== Segment start ==

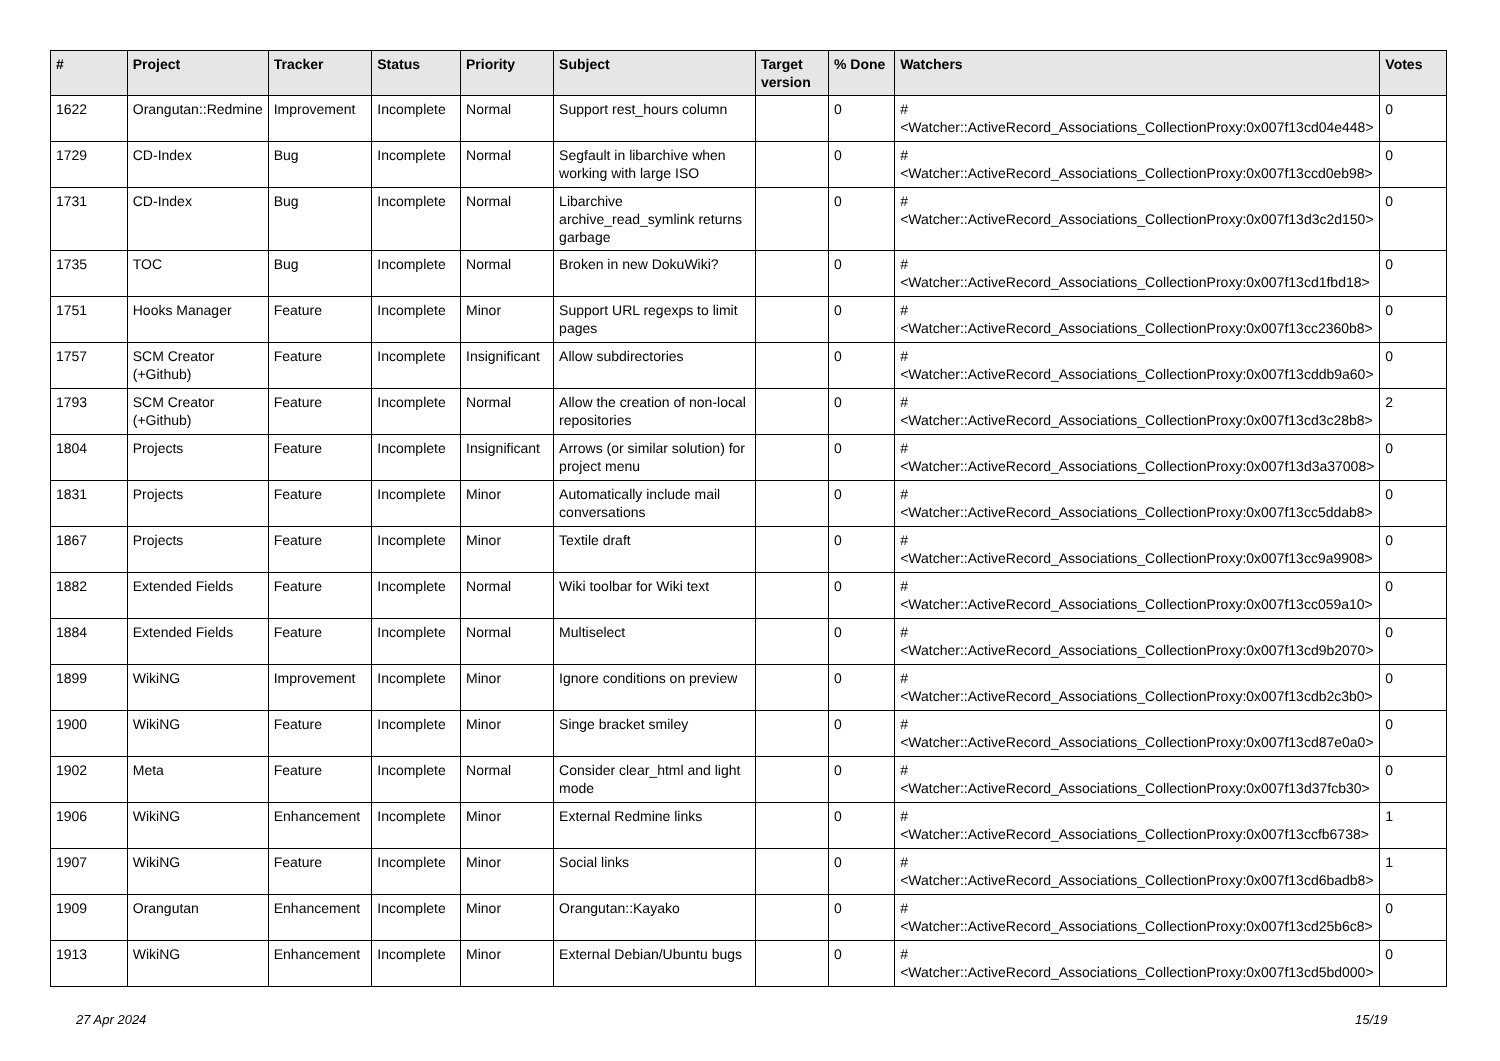| # | Project | Tracker | Status | Priority | Subject | Target version | % Done | Watchers | Votes |
| --- | --- | --- | --- | --- | --- | --- | --- | --- | --- |
| 1622 | Orangutan::Redmine | Improvement | Incomplete | Normal | Support rest_hours column | | 0 | #<Watcher::ActiveRecord_Associations_CollectionProxy:0x007f13cd04e448> | 0 |
| 1729 | CD-Index | Bug | Incomplete | Normal | Segfault in libarchive when working with large ISO | | 0 | #<Watcher::ActiveRecord_Associations_CollectionProxy:0x007f13ccd0eb98> | 0 |
| 1731 | CD-Index | Bug | Incomplete | Normal | Libarchive archive_read_symlink returns garbage | | 0 | #<Watcher::ActiveRecord_Associations_CollectionProxy:0x007f13d3c2d150> | 0 |
| 1735 | TOC | Bug | Incomplete | Normal | Broken in new DokuWiki? | | 0 | #<Watcher::ActiveRecord_Associations_CollectionProxy:0x007f13cd1fbd18> | 0 |
| 1751 | Hooks Manager | Feature | Incomplete | Minor | Support URL regexps to limit pages | | 0 | #<Watcher::ActiveRecord_Associations_CollectionProxy:0x007f13cc2360b8> | 0 |
| 1757 | SCM Creator (+Github) | Feature | Incomplete | Insignificant | Allow subdirectories | | 0 | #<Watcher::ActiveRecord_Associations_CollectionProxy:0x007f13cddb9a60> | 0 |
| 1793 | SCM Creator (+Github) | Feature | Incomplete | Normal | Allow the creation of non-local repositories | | 0 | #<Watcher::ActiveRecord_Associations_CollectionProxy:0x007f13cd3c28b8> | 2 |
| 1804 | Projects | Feature | Incomplete | Insignificant | Arrows (or similar solution) for project menu | | 0 | #<Watcher::ActiveRecord_Associations_CollectionProxy:0x007f13d3a37008> | 0 |
| 1831 | Projects | Feature | Incomplete | Minor | Automatically include mail conversations | | 0 | #<Watcher::ActiveRecord_Associations_CollectionProxy:0x007f13cc5ddab8> | 0 |
| 1867 | Projects | Feature | Incomplete | Minor | Textile draft | | 0 | #<Watcher::ActiveRecord_Associations_CollectionProxy:0x007f13cc9a9908> | 0 |
| 1882 | Extended Fields | Feature | Incomplete | Normal | Wiki toolbar for Wiki text | | 0 | #<Watcher::ActiveRecord_Associations_CollectionProxy:0x007f13cc059a10> | 0 |
| 1884 | Extended Fields | Feature | Incomplete | Normal | Multiselect | | 0 | #<Watcher::ActiveRecord_Associations_CollectionProxy:0x007f13cd9b2070> | 0 |
| 1899 | WikiNG | Improvement | Incomplete | Minor | Ignore conditions on preview | | 0 | #<Watcher::ActiveRecord_Associations_CollectionProxy:0x007f13cdb2c3b0> | 0 |
| 1900 | WikiNG | Feature | Incomplete | Minor | Singe bracket smiley | | 0 | #<Watcher::ActiveRecord_Associations_CollectionProxy:0x007f13cd87e0a0> | 0 |
| 1902 | Meta | Feature | Incomplete | Normal | Consider clear_html and light mode | | 0 | #<Watcher::ActiveRecord_Associations_CollectionProxy:0x007f13d37fcb30> | 0 |
| 1906 | WikiNG | Enhancement | Incomplete | Minor | External Redmine links | | 0 | #<Watcher::ActiveRecord_Associations_CollectionProxy:0x007f13ccfb6738> | 1 |
| 1907 | WikiNG | Feature | Incomplete | Minor | Social links | | 0 | #<Watcher::ActiveRecord_Associations_CollectionProxy:0x007f13cd6badb8> | 1 |
| 1909 | Orangutan | Enhancement | Incomplete | Minor | Orangutan::Kayako | | 0 | #<Watcher::ActiveRecord_Associations_CollectionProxy:0x007f13cd25b6c8> | 0 |
| 1913 | WikiNG | Enhancement | Incomplete | Minor | External Debian/Ubuntu bugs | | 0 | #<Watcher::ActiveRecord_Associations_CollectionProxy:0x007f13cd5bd000> | 0 |
27 Apr 2024 15/19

== Segment end ==

EXERCISE GOAL: Omitting the images, transcribe every record exactly.

ANSWER SPACE:
| # | Project | Tracker | Status | Priority | Subject | Target version | % Done | Watchers | Votes |
| --- | --- | --- | --- | --- | --- | --- | --- | --- | --- |
| 1622 | Orangutan::Redmine | Improvement | Incomplete | Normal | Support rest_hours column | | 0 | #<Watcher::ActiveRecord_Associations_CollectionProxy:0x007f13cd04e448> | 0 |
| 1729 | CD-Index | Bug | Incomplete | Normal | Segfault in libarchive when working with large ISO | | 0 | #<Watcher::ActiveRecord_Associations_CollectionProxy:0x007f13ccd0eb98> | 0 |
| 1731 | CD-Index | Bug | Incomplete | Normal | Libarchive archive_read_symlink returns garbage | | 0 | #<Watcher::ActiveRecord_Associations_CollectionProxy:0x007f13d3c2d150> | 0 |
| 1735 | TOC | Bug | Incomplete | Normal | Broken in new DokuWiki? | | 0 | #<Watcher::ActiveRecord_Associations_CollectionProxy:0x007f13cd1fbd18> | 0 |
| 1751 | Hooks Manager | Feature | Incomplete | Minor | Support URL regexps to limit pages | | 0 | #<Watcher::ActiveRecord_Associations_CollectionProxy:0x007f13cc2360b8> | 0 |
| 1757 | SCM Creator (+Github) | Feature | Incomplete | Insignificant | Allow subdirectories | | 0 | #<Watcher::ActiveRecord_Associations_CollectionProxy:0x007f13cddb9a60> | 0 |
| 1793 | SCM Creator (+Github) | Feature | Incomplete | Normal | Allow the creation of non-local repositories | | 0 | #<Watcher::ActiveRecord_Associations_CollectionProxy:0x007f13cd3c28b8> | 2 |
| 1804 | Projects | Feature | Incomplete | Insignificant | Arrows (or similar solution) for project menu | | 0 | #<Watcher::ActiveRecord_Associations_CollectionProxy:0x007f13d3a37008> | 0 |
| 1831 | Projects | Feature | Incomplete | Minor | Automatically include mail conversations | | 0 | #<Watcher::ActiveRecord_Associations_CollectionProxy:0x007f13cc5ddab8> | 0 |
| 1867 | Projects | Feature | Incomplete | Minor | Textile draft | | 0 | #<Watcher::ActiveRecord_Associations_CollectionProxy:0x007f13cc9a9908> | 0 |
| 1882 | Extended Fields | Feature | Incomplete | Normal | Wiki toolbar for Wiki text | | 0 | #<Watcher::ActiveRecord_Associations_CollectionProxy:0x007f13cc059a10> | 0 |
| 1884 | Extended Fields | Feature | Incomplete | Normal | Multiselect | | 0 | #<Watcher::ActiveRecord_Associations_CollectionProxy:0x007f13cd9b2070> | 0 |
| 1899 | WikiNG | Improvement | Incomplete | Minor | Ignore conditions on preview | | 0 | #<Watcher::ActiveRecord_Associations_CollectionProxy:0x007f13cdb2c3b0> | 0 |
| 1900 | WikiNG | Feature | Incomplete | Minor | Singe bracket smiley | | 0 | #<Watcher::ActiveRecord_Associations_CollectionProxy:0x007f13cd87e0a0> | 0 |
| 1902 | Meta | Feature | Incomplete | Normal | Consider clear_html and light mode | | 0 | #<Watcher::ActiveRecord_Associations_CollectionProxy:0x007f13d37fcb30> | 0 |
| 1906 | WikiNG | Enhancement | Incomplete | Minor | External Redmine links | | 0 | #<Watcher::ActiveRecord_Associations_CollectionProxy:0x007f13ccfb6738> | 1 |
| 1907 | WikiNG | Feature | Incomplete | Minor | Social links | | 0 | #<Watcher::ActiveRecord_Associations_CollectionProxy:0x007f13cd6badb8> | 1 |
| 1909 | Orangutan | Enhancement | Incomplete | Minor | Orangutan::Kayako | | 0 | #<Watcher::ActiveRecord_Associations_CollectionProxy:0x007f13cd25b6c8> | 0 |
| 1913 | WikiNG | Enhancement | Incomplete | Minor | External Debian/Ubuntu bugs | | 0 | #<Watcher::ActiveRecord_Associations_CollectionProxy:0x007f13cd5bd000> | 0 |
27 Apr 2024 15/19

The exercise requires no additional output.